• **AIM OF THE TASK**: Output every line below as it stands, dropping only the images.

(COLLECTED MATERIAL Opens)

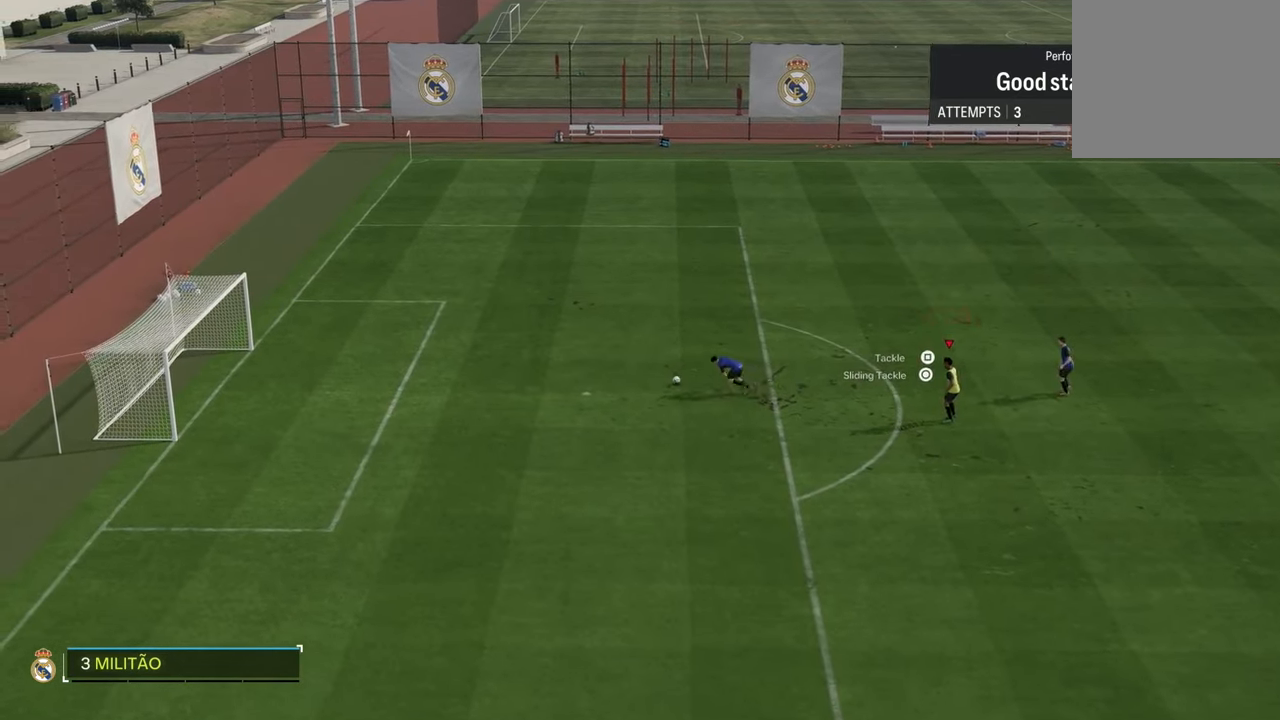
{"dt_ms": 500, "buttons": ["R2"], "left_stick": "down", "right_stick": "center", "events": [[17, "R2", "down"], [17, "left_stick", "down"]]}
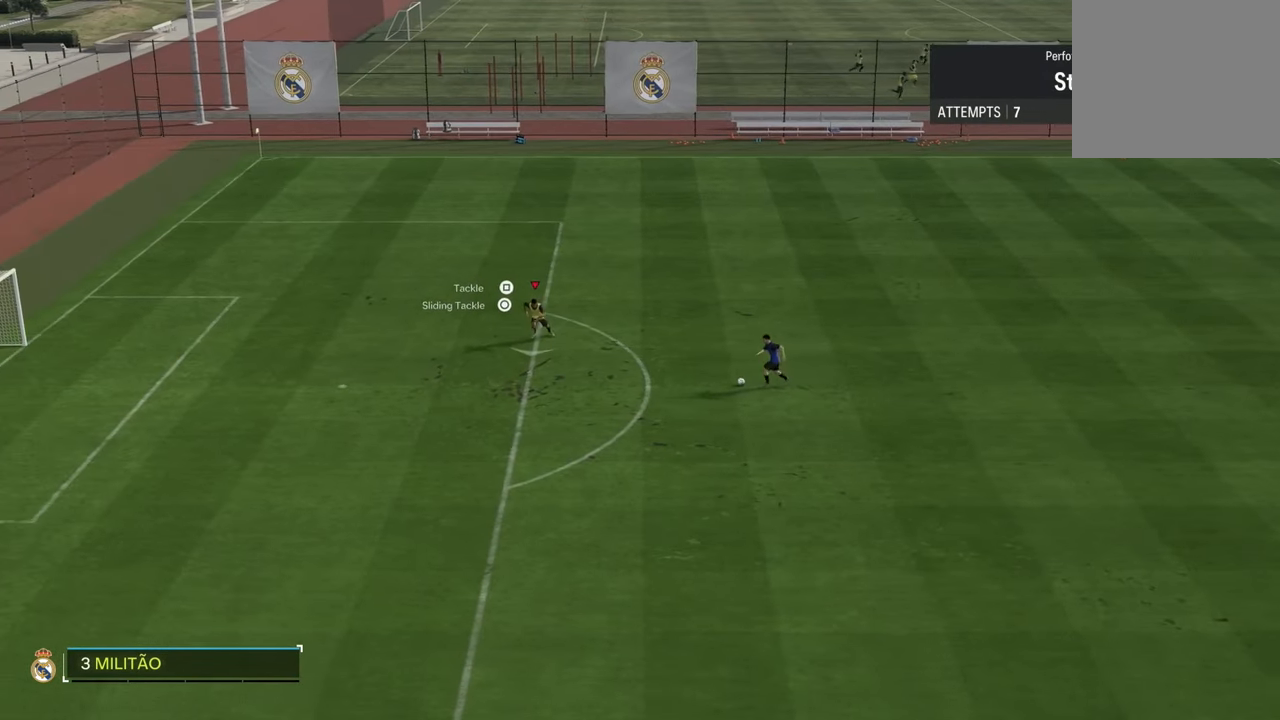
{"dt_ms": 500, "buttons": ["CIRCLE", "R2", "L3"], "left_stick": "down-right", "right_stick": "center", "events": [[67, "L3", "down"], [283, "CIRCLE", "down"], [467, "left_stick", "down-right"]]}
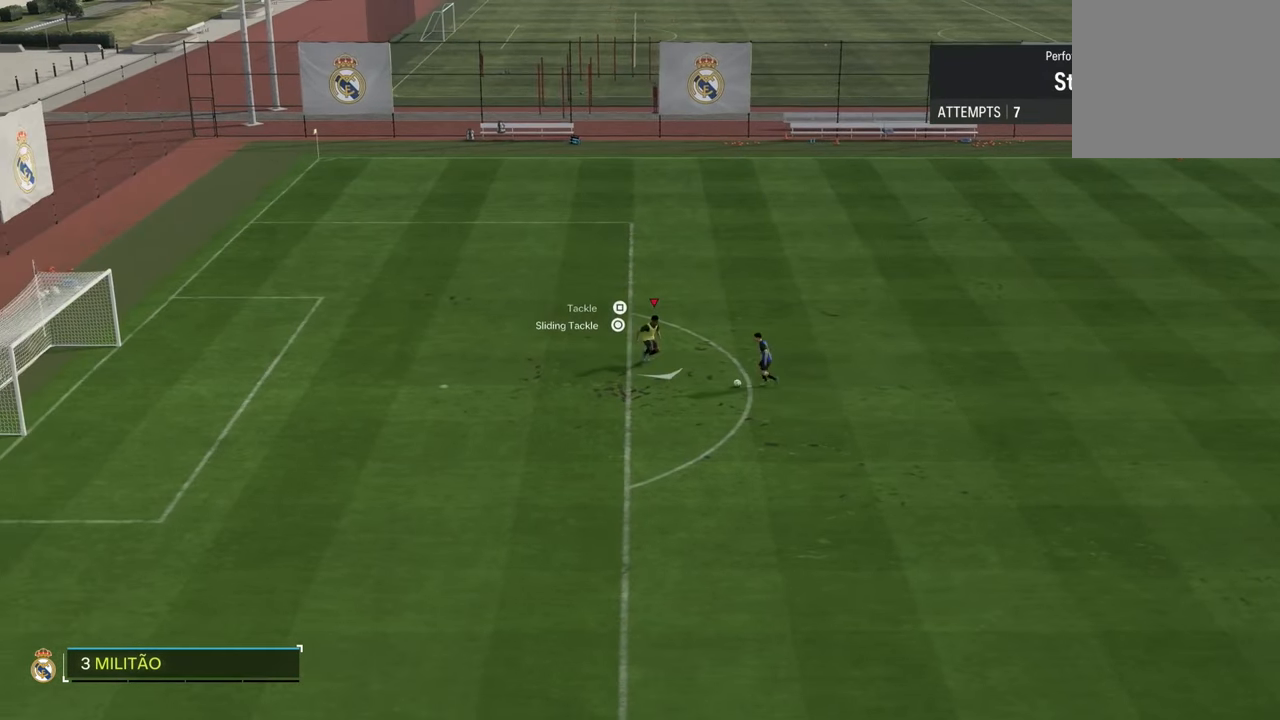
{"dt_ms": 500, "buttons": ["R2", "L3"], "left_stick": "right", "right_stick": "center", "events": [[100, "CIRCLE", "up"], [350, "left_stick", "right"]]}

(COLLECTED MATERIAL Closes)

• **RESULT OF THIS TASK**:
{"dt_ms": 500, "buttons": ["R2"], "left_stick": "down", "right_stick": "center", "events": [[17, "R2", "down"], [17, "left_stick", "down"]]}
{"dt_ms": 500, "buttons": ["CIRCLE", "R2", "L3"], "left_stick": "down-right", "right_stick": "center", "events": [[67, "L3", "down"], [283, "CIRCLE", "down"], [467, "left_stick", "down-right"]]}
{"dt_ms": 500, "buttons": ["R2", "L3"], "left_stick": "right", "right_stick": "center", "events": [[100, "CIRCLE", "up"], [350, "left_stick", "right"]]}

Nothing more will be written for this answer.